▶ **Goal of the exercise**
Retype each record exactly; no pictures.

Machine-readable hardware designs
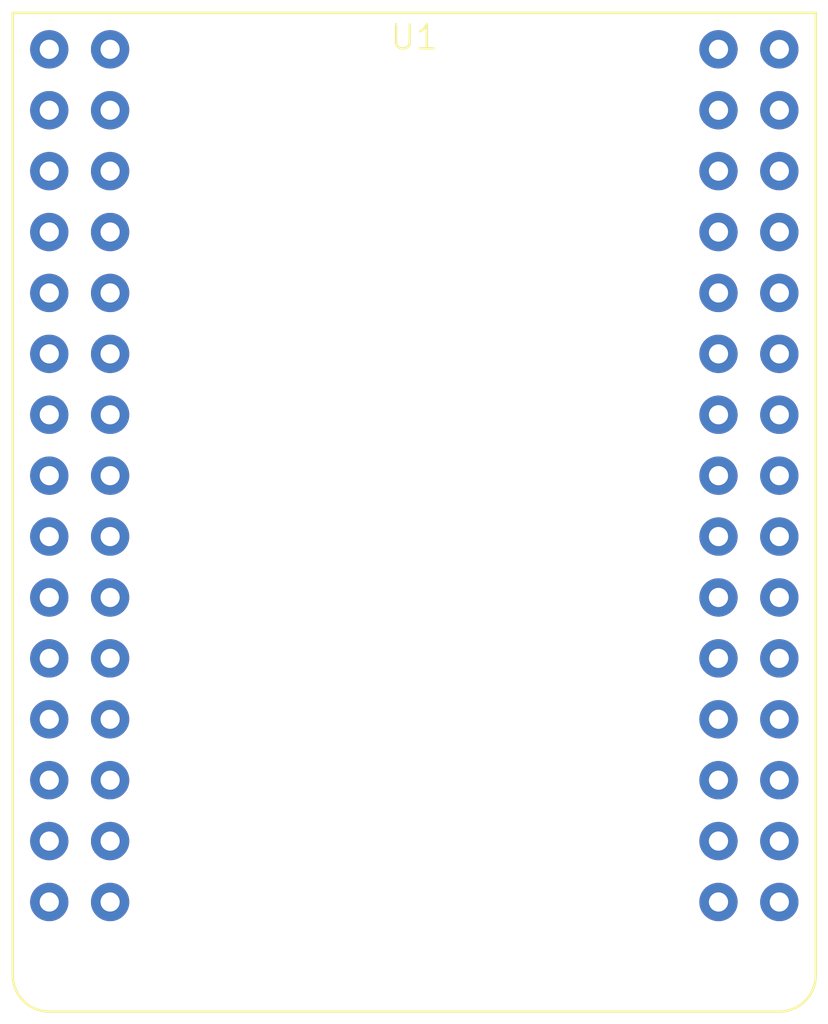
<source format=kicad_pcb>
(kicad_pcb
	(version 20241229)
	(generator "pcbnew")
	(generator_version "9.0")
	(general
		(thickness 1.6)
		(legacy_teardrops no)
	)
	(paper "A4")
	(layers
		(0 "F.Cu" signal)
		(2 "B.Cu" signal)
		(9 "F.Adhes" user "F.Adhesive")
		(11 "B.Adhes" user "B.Adhesive")
		(13 "F.Paste" user)
		(15 "B.Paste" user)
		(5 "F.SilkS" user "F.Silkscreen")
		(7 "B.SilkS" user "B.Silkscreen")
		(1 "F.Mask" user)
		(3 "B.Mask" user)
		(17 "Dwgs.User" user "User.Drawings")
		(19 "Cmts.User" user "User.Comments")
		(21 "Eco1.User" user "User.Eco1")
		(23 "Eco2.User" user "User.Eco2")
		(25 "Edge.Cuts" user)
		(27 "Margin" user)
		(31 "F.CrtYd" user "F.Courtyard")
		(29 "B.CrtYd" user "B.Courtyard")
		(35 "F.Fab" user)
		(33 "B.Fab" user)
		(39 "User.1" user)
		(41 "User.2" user)
		(43 "User.3" user)
		(45 "User.4" user)
	)
	(setup
		(pad_to_mask_clearance 0)
		(allow_soldermask_bridges_in_footprints no)
		(tenting front back)
		(pcbplotparams
			(layerselection 0x00000000_00000000_55555555_5755f5ff)
			(plot_on_all_layers_selection 0x00000000_00000000_00000000_00000000)
			(disableapertmacros no)
			(usegerberextensions no)
			(usegerberattributes yes)
			(usegerberadvancedattributes yes)
			(creategerberjobfile yes)
			(dashed_line_dash_ratio 12.000000)
			(dashed_line_gap_ratio 3.000000)
			(svgprecision 4)
			(plotframeref no)
			(mode 1)
			(useauxorigin no)
			(hpglpennumber 1)
			(hpglpenspeed 20)
			(hpglpendiameter 15.000000)
			(pdf_front_fp_property_popups yes)
			(pdf_back_fp_property_popups yes)
			(pdf_metadata yes)
			(pdf_single_document no)
			(dxfpolygonmode yes)
			(dxfimperialunits yes)
			(dxfusepcbnewfont yes)
			(psnegative no)
			(psa4output no)
			(plot_black_and_white yes)
			(sketchpadsonfab no)
			(plotpadnumbers no)
			(hidednponfab no)
			(sketchdnponfab yes)
			(crossoutdnponfab yes)
			(subtractmaskfromsilk no)
			(outputformat 1)
			(mirror no)
			(drillshape 1)
			(scaleselection 1)
			(outputdirectory "")
		)
	)
	(net 0 "")
	(net 1 "unconnected-(U1-C2-Pad7)")
	(net 2 "unconnected-(U1-VDD33-Pad27)")
	(net 3 "unconnected-(U1-B3-Pad54)")
	(net 4 "unconnected-(U1-C6-Pad40)")
	(net 5 "unconnected-(U1-B0-Pad19)")
	(net 6 "unconnected-(U1-A7-Pad18)")
	(net 7 "unconnected-(U1-B1-Pad22)")
	(net 8 "unconnected-(U1-B2-Pad21)")
	(net 9 "unconnected-(U1-A15-Pad47)")
	(net 10 "unconnected-(U1-C7-Pad39)")
	(net 11 "unconnected-(U1-GND-Pad32)")
	(net 12 "unconnected-(U1-B12-Pad36)")
	(net 13 "unconnected-(U1-C0-Pad5)")
	(net 14 "unconnected-(U1-B13-Pad35)")
	(net 15 "unconnected-(U1-C10-Pad50)")
	(net 16 "unconnected-(U1-C1-Pad8)")
	(net 17 "unconnected-(U1-A5-Pad16)")
	(net 18 "unconnected-(U1-GND-Pad31)")
	(net 19 "unconnected-(U1-C15-Pad6)")
	(net 20 "unconnected-(U1-C11-Pad49)")
	(net 21 "unconnected-(U1-B14-Pad38)")
	(net 22 "unconnected-(U1-C9-Pad41)")
	(net 23 "unconnected-(U1-C3-Pad10)")
	(net 24 "unconnected-(U1-VDD33-Pad25)")
	(net 25 "unconnected-(U1-VB-Pad1)")
	(net 26 "unconnected-(U1-A10-Pad46)")
	(net 27 "unconnected-(U1-B9-Pad60)")
	(net 28 "unconnected-(U1-B6-Pad55)")
	(net 29 "unconnected-(U1-VCC-Pad33)")
	(net 30 "unconnected-(U1-GND-Pad26)")
	(net 31 "unconnected-(U1-B15-Pad37)")
	(net 32 "unconnected-(U1-A3-Pad14)")
	(net 33 "unconnected-(U1-C14-Pad3)")
	(net 34 "unconnected-(U1-GND-Pad28)")
	(net 35 "unconnected-(U1-A11-Pad45)")
	(net 36 "unconnected-(U1-A1-Pad12)")
	(net 37 "unconnected-(U1-D2-Pad51)")
	(net 38 "unconnected-(U1-B4-Pad53)")
	(net 39 "unconnected-(U1-C5-Pad20)")
	(net 40 "unconnected-(U1-B10-Pad24)")
	(net 41 "unconnected-(U1-A6-Pad15)")
	(net 42 "unconnected-(U1-GND-Pad30)")
	(net 43 "unconnected-(U1-VDD33-Pad29)")
	(net 44 "unconnected-(U1-C12-Pad52)")
	(net 45 "unconnected-(U1-A12-Pad48)")
	(net 46 "unconnected-(U1-A9-Pad43)")
	(net 47 "unconnected-(U1-GND-Pad59)")
	(net 48 "unconnected-(U1-A4-Pad13)")
	(net 49 "unconnected-(U1-C4-Pad17)")
	(net 50 "unconnected-(U1-B5-Pad56)")
	(net 51 "unconnected-(U1-GND-Pad2)")
	(net 52 "unconnected-(U1-C8-Pad42)")
	(net 53 "unconnected-(U1-A0-Pad9)")
	(net 54 "unconnected-(U1-VCC-Pad34)")
	(net 55 "unconnected-(U1-A2-Pad11)")
	(net 56 "unconnected-(U1-A8-Pad44)")
	(net 57 "unconnected-(U1-C13-Pad4)")
	(net 58 "unconnected-(U1-B7-Pad58)")
	(net 59 "unconnected-(U1-B8-Pad57)")
	(net 60 "unconnected-(U1-B11-Pad23)")
	(footprint "sopa_ECU_project:STM32F4_64PIN-CoreBoard_V11" (layer "F.Cu") (at 152.3 78.94))
	(embedded_fonts no)
)

</source>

▶ **Reply to the exercise**
<source format=kicad_pcb>
(kicad_pcb
	(version 20241229)
	(generator "pcbnew")
	(generator_version "9.0")
	(general
		(thickness 1.6)
		(legacy_teardrops no)
	)
	(paper "A4")
	(layers
		(0 "F.Cu" signal)
		(2 "B.Cu" signal)
		(9 "F.Adhes" user "F.Adhesive")
		(11 "B.Adhes" user "B.Adhesive")
		(13 "F.Paste" user)
		(15 "B.Paste" user)
		(5 "F.SilkS" user "F.Silkscreen")
		(7 "B.SilkS" user "B.Silkscreen")
		(1 "F.Mask" user)
		(3 "B.Mask" user)
		(17 "Dwgs.User" user "User.Drawings")
		(19 "Cmts.User" user "User.Comments")
		(21 "Eco1.User" user "User.Eco1")
		(23 "Eco2.User" user "User.Eco2")
		(25 "Edge.Cuts" user)
		(27 "Margin" user)
		(31 "F.CrtYd" user "F.Courtyard")
		(29 "B.CrtYd" user "B.Courtyard")
		(35 "F.Fab" user)
		(33 "B.Fab" user)
		(39 "User.1" user)
		(41 "User.2" user)
		(43 "User.3" user)
		(45 "User.4" user)
	)
	(setup
		(pad_to_mask_clearance 0)
		(allow_soldermask_bridges_in_footprints no)
		(tenting front back)
		(pcbplotparams
			(layerselection 0x00000000_00000000_55555555_5755f5ff)
			(plot_on_all_layers_selection 0x00000000_00000000_00000000_00000000)
			(disableapertmacros no)
			(usegerberextensions no)
			(usegerberattributes yes)
			(usegerberadvancedattributes yes)
			(creategerberjobfile yes)
			(dashed_line_dash_ratio 12.000000)
			(dashed_line_gap_ratio 3.000000)
			(svgprecision 4)
			(plotframeref no)
			(mode 1)
			(useauxorigin no)
			(hpglpennumber 1)
			(hpglpenspeed 20)
			(hpglpendiameter 15.000000)
			(pdf_front_fp_property_popups yes)
			(pdf_back_fp_property_popups yes)
			(pdf_metadata yes)
			(pdf_single_document no)
			(dxfpolygonmode yes)
			(dxfimperialunits yes)
			(dxfusepcbnewfont yes)
			(psnegative no)
			(psa4output no)
			(plot_black_and_white yes)
			(sketchpadsonfab no)
			(plotpadnumbers no)
			(hidednponfab no)
			(sketchdnponfab yes)
			(crossoutdnponfab yes)
			(subtractmaskfromsilk no)
			(outputformat 1)
			(mirror no)
			(drillshape 1)
			(scaleselection 1)
			(outputdirectory "")
		)
	)
	(net 0 "")
	(net 1 "unconnected-(U1-C2-Pad7)")
	(net 2 "unconnected-(U1-VDD33-Pad27)")
	(net 3 "unconnected-(U1-B3-Pad54)")
	(net 4 "unconnected-(U1-C6-Pad40)")
	(net 5 "unconnected-(U1-B0-Pad19)")
	(net 6 "unconnected-(U1-A7-Pad18)")
	(net 7 "unconnected-(U1-B1-Pad22)")
	(net 8 "unconnected-(U1-B2-Pad21)")
	(net 9 "unconnected-(U1-A15-Pad47)")
	(net 10 "unconnected-(U1-C7-Pad39)")
	(net 11 "unconnected-(U1-GND-Pad32)")
	(net 12 "unconnected-(U1-B12-Pad36)")
	(net 13 "unconnected-(U1-C0-Pad5)")
	(net 14 "unconnected-(U1-B13-Pad35)")
	(net 15 "unconnected-(U1-C10-Pad50)")
	(net 16 "unconnected-(U1-C1-Pad8)")
	(net 17 "unconnected-(U1-A5-Pad16)")
	(net 18 "unconnected-(U1-GND-Pad31)")
	(net 19 "unconnected-(U1-C15-Pad6)")
	(net 20 "unconnected-(U1-C11-Pad49)")
	(net 21 "unconnected-(U1-B14-Pad38)")
	(net 22 "unconnected-(U1-C9-Pad41)")
	(net 23 "unconnected-(U1-C3-Pad10)")
	(net 24 "unconnected-(U1-VDD33-Pad25)")
	(net 25 "unconnected-(U1-VB-Pad1)")
	(net 26 "unconnected-(U1-A10-Pad46)")
	(net 27 "unconnected-(U1-B9-Pad60)")
	(net 28 "unconnected-(U1-B6-Pad55)")
	(net 29 "unconnected-(U1-VCC-Pad33)")
	(net 30 "unconnected-(U1-GND-Pad26)")
	(net 31 "unconnected-(U1-B15-Pad37)")
	(net 32 "unconnected-(U1-A3-Pad14)")
	(net 33 "unconnected-(U1-C14-Pad3)")
	(net 34 "unconnected-(U1-GND-Pad28)")
	(net 35 "unconnected-(U1-A11-Pad45)")
	(net 36 "unconnected-(U1-A1-Pad12)")
	(net 37 "unconnected-(U1-D2-Pad51)")
	(net 38 "unconnected-(U1-B4-Pad53)")
	(net 39 "unconnected-(U1-C5-Pad20)")
	(net 40 "unconnected-(U1-B10-Pad24)")
	(net 41 "unconnected-(U1-A6-Pad15)")
	(net 42 "unconnected-(U1-GND-Pad30)")
	(net 43 "unconnected-(U1-VDD33-Pad29)")
	(net 44 "unconnected-(U1-C12-Pad52)")
	(net 45 "unconnected-(U1-A12-Pad48)")
	(net 46 "unconnected-(U1-A9-Pad43)")
	(net 47 "unconnected-(U1-GND-Pad59)")
	(net 48 "unconnected-(U1-A4-Pad13)")
	(net 49 "unconnected-(U1-C4-Pad17)")
	(net 50 "unconnected-(U1-B5-Pad56)")
	(net 51 "unconnected-(U1-GND-Pad2)")
	(net 52 "unconnected-(U1-C8-Pad42)")
	(net 53 "unconnected-(U1-A0-Pad9)")
	(net 54 "unconnected-(U1-VCC-Pad34)")
	(net 55 "unconnected-(U1-A2-Pad11)")
	(net 56 "unconnected-(U1-A8-Pad44)")
	(net 57 "unconnected-(U1-C13-Pad4)")
	(net 58 "unconnected-(U1-B7-Pad58)")
	(net 59 "unconnected-(U1-B8-Pad57)")
	(net 60 "unconnected-(U1-B11-Pad23)")
	(footprint "sopa_ECU_project:STM32F4_64PIN-CoreBoard_V11" (layer "F.Cu") (at 152.3 78.94))
	(embedded_fonts no)
)

</source>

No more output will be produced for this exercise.